In industry-speak, when someone says controls, it can mean a number of things: actual controls (enabling and disabling critical functions in the facility), automation (performance of critical functions in the facility), and data collection (collecting data relevant to critical functions in the facility). These systems generally fall into three categories of sophistication.

The first is entry level, or simple enable/disable controls paired with some data collection and limited alarming. This is the category that the vast majority of controls companies in the cannabis industry fall into. These companies enable and disable lights, CO2, cooling and dehumidification, and irrigation based on timing, thermostat set point, and/or EC or moisture reading in the cultivation media. Or, more simply: when this happens, turn it on, and when this happens, turn it off.

The sophistication associated with true building management systems is lacking in this type of approach, but the dashboards are usually tailored to the needs of the cultivator, and this type of approach is certainly better than no controls at all.

More sophisticated controls systems will step up the data collection to include run time and energy use associated with equipment, and additional zones where data is gathered. More importantly, they allow for modulation of the equipment being controlled in the facility. Most commonly this modulation means adjusting lighting levels based on spectrum or PPFD, and modulating HVAC equipment to respond with precision to changing loads.

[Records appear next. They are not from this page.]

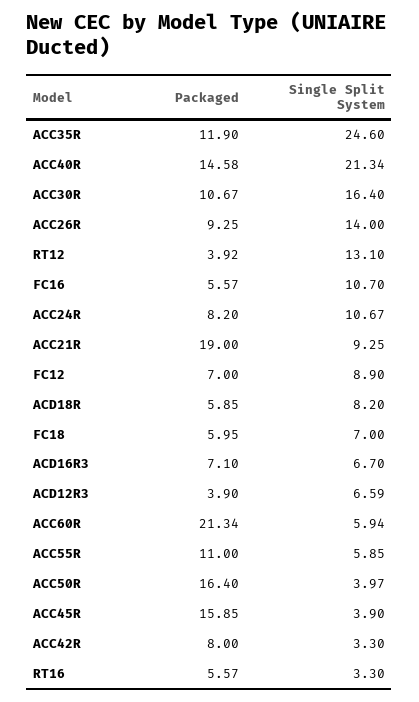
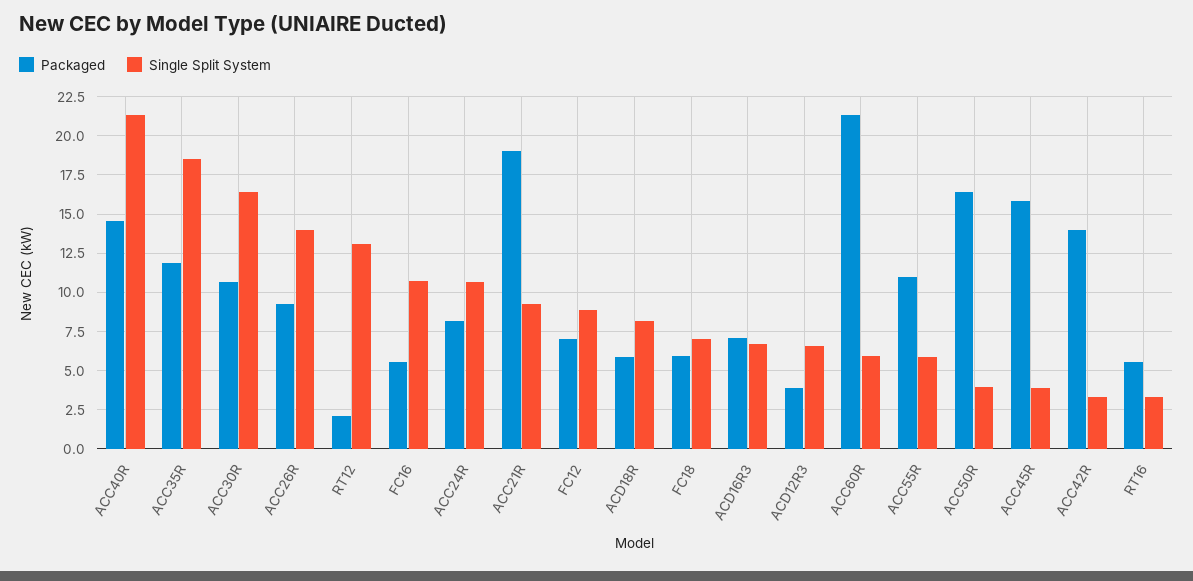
  {
    "Packaged": {
      "ACC35R": 11.9,
      "ACC40R": 14.58,
      "ACC30R": 10.67,
      "ACC26R": 9.25,
-     "RT12": 3.92,
+     "RT12": 2,
      "FC16": 5.57,
      "ACC24R": 8.2,
      "ACC21R": 19,
      "FC12": 7,
      "ACD18R": 5.85,
      "FC18": 5.95,
      "ACD16R3": 7.1,
      "ACD12R3": 3.9,
      "ACC60R": 21.34,
      "ACC55R": 11,
      "ACC50R": 16.4,
      "ACC45R": 15.85,
-     "ACC42R": 8,
+     "ACC42R": 14,
      "RT16": 5.57
    },
    "Single Split System": {
-     "ACC35R": 24.6,
+     "ACC35R": 18.5,
      "ACC40R": 21.34,
      "ACC30R": 16.4,
      "ACC26R": 14,
      "RT12": 13.1,
      "FC16": 10.7,
      "ACC24R": 10.67,
      "ACC21R": 9.25,
      "FC12": 8.9,
      "ACD18R": 8.2,
      "FC18": 7,
      "ACD16R3": 6.7,
      "ACD12R3": 6.59,
      "ACC60R": 5.94,
      "ACC55R": 5.85,
      "ACC50R": 3.97,
      "ACC45R": 3.9,
      "ACC42R": 3.3,
      "RT16": 3.3
    }
  }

In addition to improving precision, modulating controls for HVAC in particular can have significant energy benefits — essentially, the same effect that highway miles on cruise control vs. stop and go traffic have on gas mileage in a car. In order to take full advantage of modulation in controls systems, the HVAC system design must have modulating capability, whether that’s modulating hot gas reheat in DX systems, where refrigerant volumes, compressor speeds and sometimes fan speeds are modulated, or four pipe chilled water, where water temperature and volume, compressor speeds, fan speeds, and pump speeds can be modulated.

This modulation component has been very difficult for most controls providers to achieve but is necessary for maximum performance at minimum energy use. More sophisticated systems can also provide the option of alarms associated with equipment failure, so the cultivator knows there is an issue to be addressed before that issue impacts the cultivation space.

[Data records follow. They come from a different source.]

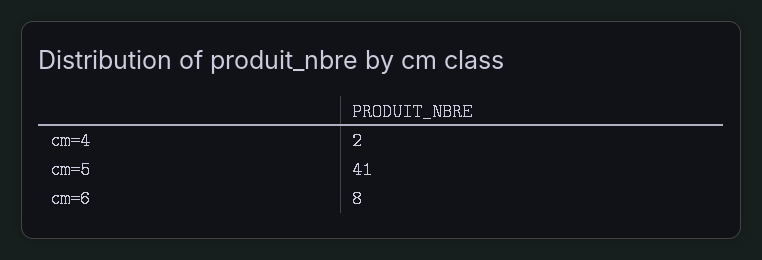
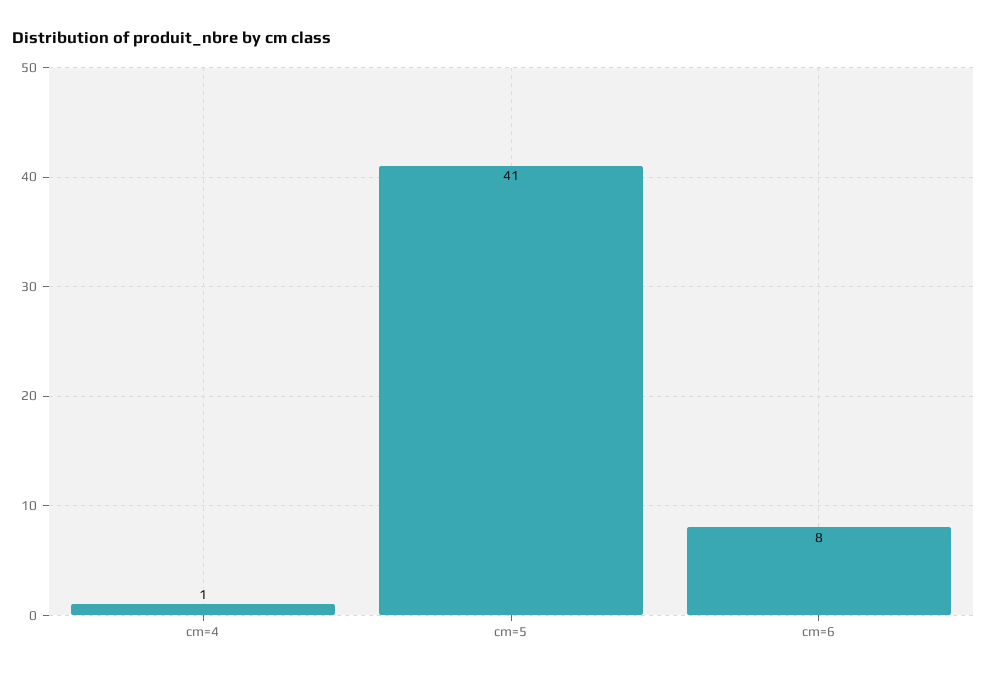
  {
-   "cm=4": 2,
+   "cm=4": 1,
    "cm=5": 41,
    "cm=6": 8
  }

Further benefit can be realized by ratcheting up the sophistication and adding analytics into the mix — taking the data that has been collected and reviewing it against cultivation functions to improve performance.

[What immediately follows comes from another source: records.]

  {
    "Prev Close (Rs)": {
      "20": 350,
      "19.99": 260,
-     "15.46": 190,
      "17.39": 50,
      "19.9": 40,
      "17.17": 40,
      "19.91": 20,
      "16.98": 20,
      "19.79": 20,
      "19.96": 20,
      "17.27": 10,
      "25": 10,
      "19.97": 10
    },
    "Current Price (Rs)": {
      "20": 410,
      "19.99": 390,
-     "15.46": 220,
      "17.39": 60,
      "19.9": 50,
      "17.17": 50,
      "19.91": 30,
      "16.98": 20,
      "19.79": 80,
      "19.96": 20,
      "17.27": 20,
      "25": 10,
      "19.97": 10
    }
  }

This can be as simple as adjusting the controls sequence of operation to minimize energy use in an HVAC system, or as complex as identifying trends between two seemingly unrelated events to tweak SOP’s. There are some companies that provide grow room analytics, which are usually integrated with controls. Many cultivators, with the proper level of data collection, can perform these tasks manually as well.

Any of these levels of sophistication can have enormous value to the cultivator. Simply enabling and disabling critical processes reliably will remove the element of human error and limit risk, along with reducing manpower requirements and improving efficiency. However, the more sophisticated the system, the greater the potential benefits.